* [Task brief] Select the lines of the records containing the word "General" and list them.

* [Collected data]
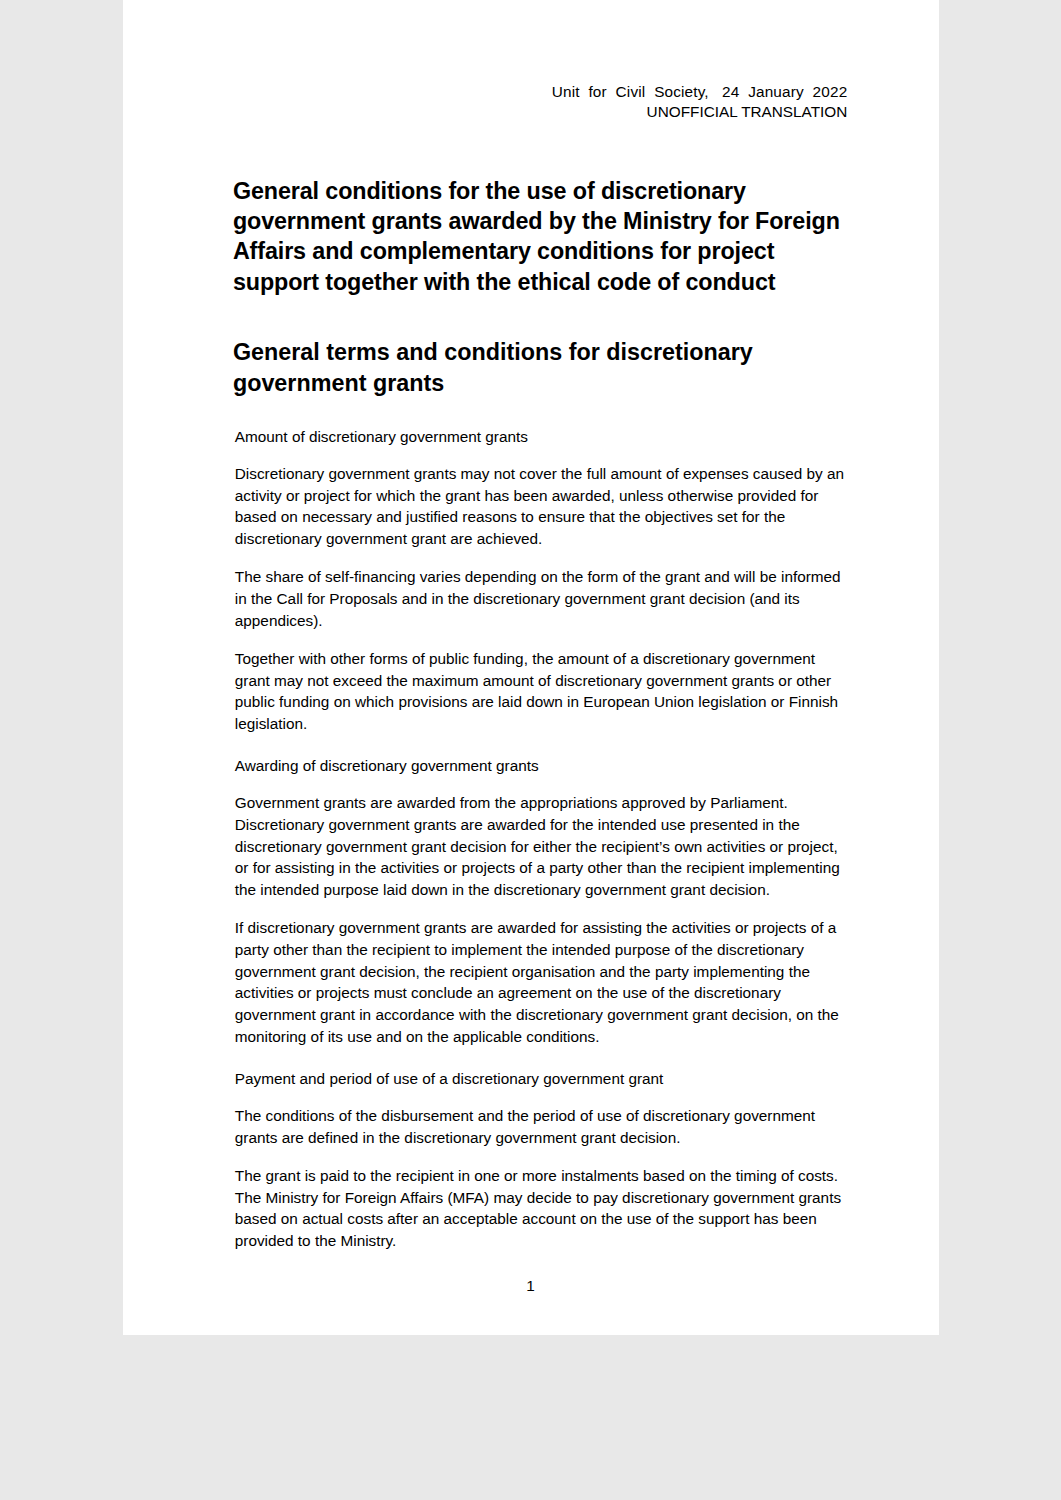Unit for Civil Society, 24 January 2022
UNOFFICIAL TRANSLATION
General conditions for the use of discretionary government grants awarded by the Ministry for Foreign Affairs and complementary conditions for project support together with the ethical code of conduct
General terms and conditions for discretionary government grants
Amount of discretionary government grants
Discretionary government grants may not cover the full amount of expenses caused by an activity or project for which the grant has been awarded, unless otherwise provided for based on necessary and justified reasons to ensure that the objectives set for the discretionary government grant are achieved.
The share of self-financing varies depending on the form of the grant and will be informed in the Call for Proposals and in the discretionary government grant decision (and its appendices).
Together with other forms of public funding, the amount of a discretionary government grant may not exceed the maximum amount of discretionary government grants or other public funding on which provisions are laid down in European Union legislation or Finnish legislation.
Awarding of discretionary government grants
Government grants are awarded from the appropriations approved by Parliament. Discretionary government grants are awarded for the intended use presented in the discretionary government grant decision for either the recipient’s own activities or project, or for assisting in the activities or projects of a party other than the recipient implementing the intended purpose laid down in the discretionary government grant decision.
If discretionary government grants are awarded for assisting the activities or projects of a party other than the recipient to implement the intended purpose of the discretionary government grant decision, the recipient organisation and the party implementing the activities or projects must conclude an agreement on the use of the discretionary government grant in accordance with the discretionary government grant decision, on the monitoring of its use and on the applicable conditions.
Payment and period of use of a discretionary government grant
The conditions of the disbursement and the period of use of discretionary government grants are defined in the discretionary government grant decision.
The grant is paid to the recipient in one or more instalments based on the timing of costs. The Ministry for Foreign Affairs (MFA) may decide to pay discretionary government grants based on actual costs after an acceptable account on the use of the support has been provided to the Ministry.
1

* [Problem solution]
General conditions for the use of discretionary government grants awarded by the Ministry for Foreign Affairs and complementary conditions for project support together with the ethical code of conduct
General terms and conditions for discretionary government grants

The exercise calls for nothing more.